Can we do better than gzip, bzip or lzma for bioinformatics data?


How do compression formats work?

Zip and LZMA (7zip) encode data in much the same way with the only difference that LZMA uses arithmetic coding (or range coding) rather than huffman coding. Both use LZ77, an encoding scheme that uses distance-length pairs to reference sequences earlier in the stream.

For example, if we wanted to encode:

to be or not to be.

We could send instead.

to be or not [12, 5].

Where the five characters (to be) twelve bytes ago can be stored as a single symbol.

We assign different numbers of bits to each symbol we send, so the letter ‘e’ which occurs frequently gets fewer bits as in morse code where it gets just a dot. Symbols which occur less frequently get more bits.

Zip always rounds the number of bits to a whole number called huffman coding. This is used in JPEG files and many other specialist coding formats.

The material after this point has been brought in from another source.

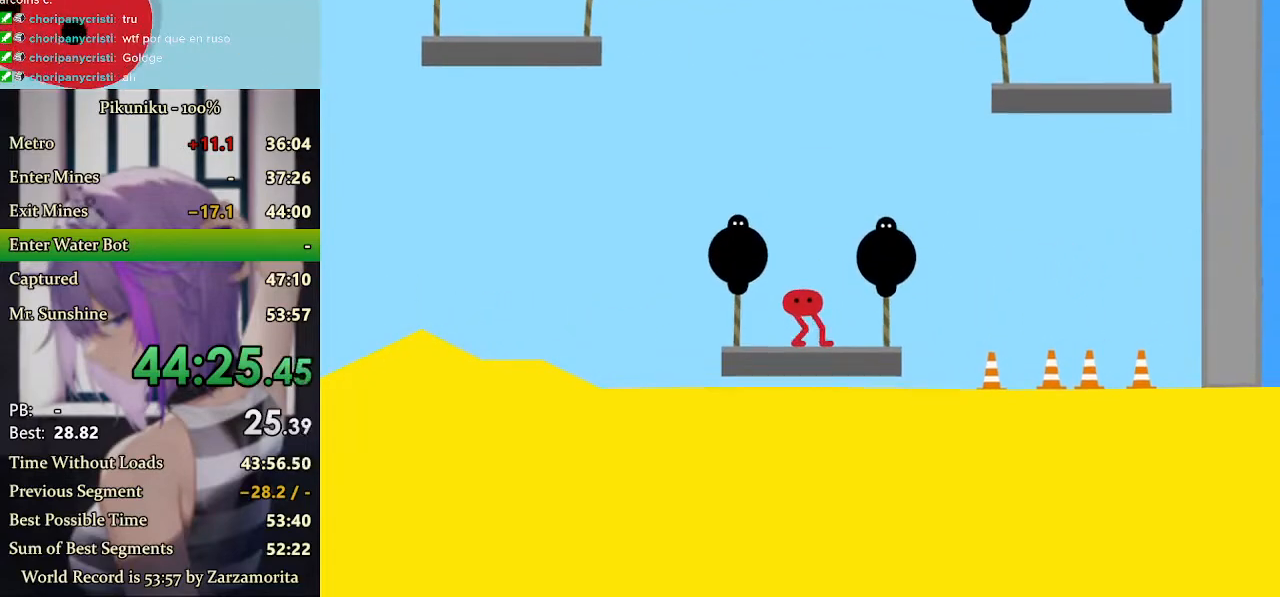
{"keys": [], "events": [[133, "return", "down"], [267, "return", "up"]]}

LZMA is different, it can use a fractional number of bits to represent a code by using a binary fraction. This technique was known for many years but because of patent problems no one was able to use it in free sofware applications. Igor Pavlov circumvented the patent by using a slightly less efficient variation called range coding which was published before the arithmetic coding patent. Actually, the two are pretty much identical, as is using larger huffman codes to represent multiple symbols. LZMA also introduces some extra codes similar to “move to front” coding, more about MTF coding later, and uses an adaptive statistical model for the coding.

The odd-man-out is Bzip2 which uses the Burrows-Wheeler transform to sort all the substrings in the file into alphabetical order. So ‘hello’ becomes ‘ello’, ‘hello’, ‘llo’, ‘lo’,  ‘o’ for example, ie alphabetical order. Through a cunning property of this sorted list, we need to only store the character that comes before each substring to reconstruct the original sorted list an the locations of all the substrings, smart! Because these prefix characters are highly correlated, it is easy to compress them using the MTF coding we touched on earlier. This predicts the next character will have occured recently and if it is correct, uses fewer bits to encode the character.

Doing better

Now no one of these is necessarily better than the other. They are all quite naive schemes as they do not understand anything about the data they encode and have very simple statistical models.

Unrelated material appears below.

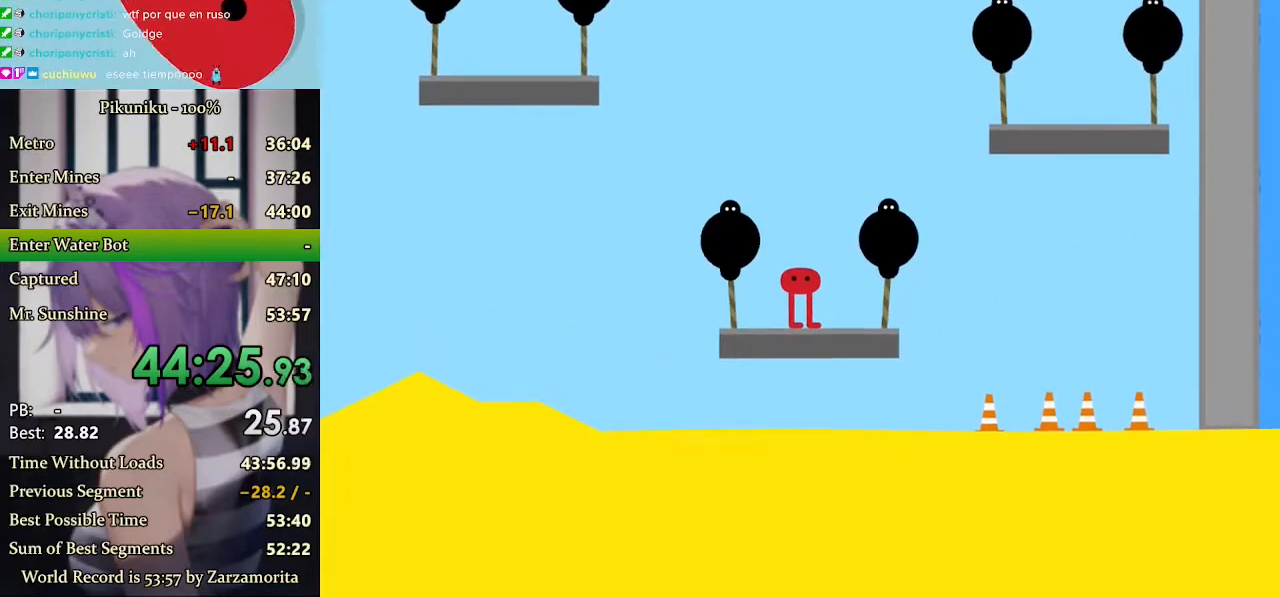
{"keys": [], "events": []}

We can enhance all of these in simple ways by knowing (or guessing) a little about the data we are compressing.

An example lies in the PNG image format which uses Zip to encode RGB bytes to represent the color of an image pixel. The problem is that if we just Zipped the RGB bytes we would not get very good compression because Zip, LZMA and Bzip2 all rely on data being repeated in the data stream and the same color almost never occurs twice in an image.

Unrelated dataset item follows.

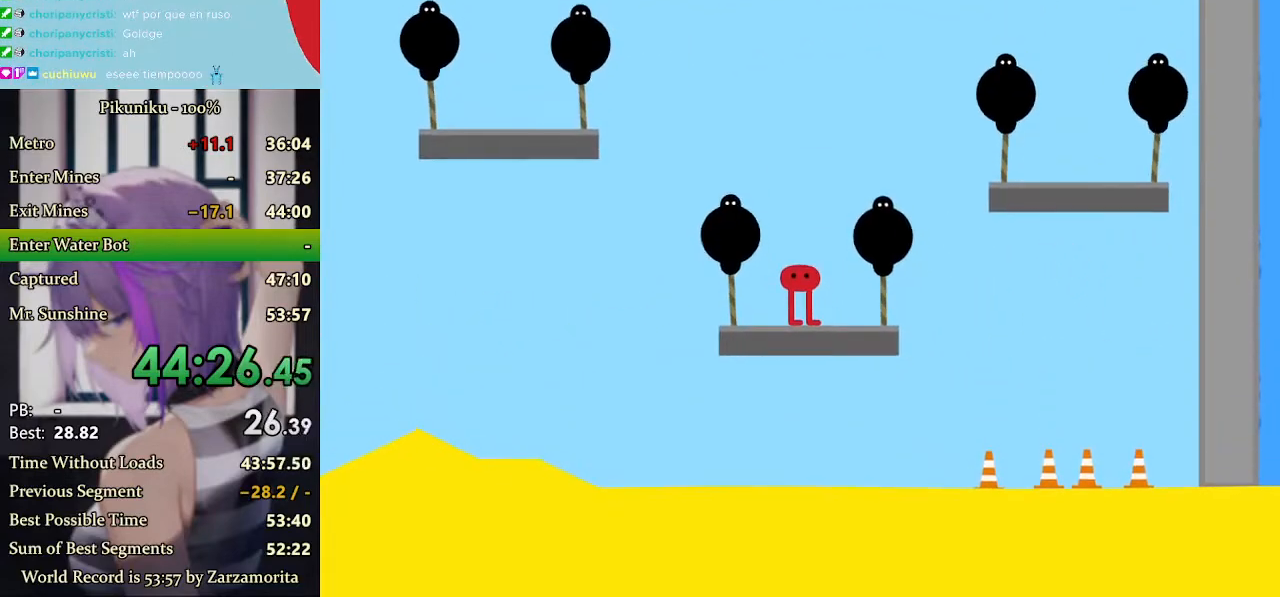
{"keys": [], "events": []}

To improve this, the PNG file format uses the difference between the current color and the ones above and to the left. We know from images that the color only changes gradually and so we get very small numbers if we look at, say, the change in the red color component. Small number are good because they occur more fequently in the data and when we zip the result, we see an improvement in the data compression rate.

If this seems like magic, it is certainly not because the number of bits represents the difference between our model of the data, in this case our understanding of images, and the reality of the data. If we can predict what the data is going to look like, we can encode it in fewer bits. For example, suppose we encode a picture of a cross as a ‘1’ and a picture of a circle as a ‘2’ and anything else as RGB pixels, then if we see the cross then we can send the picture as a single byte.

Bioinformatics data

Bioinformatics data is screaming out for a better compression method than GZip, BZip2 or LZMA.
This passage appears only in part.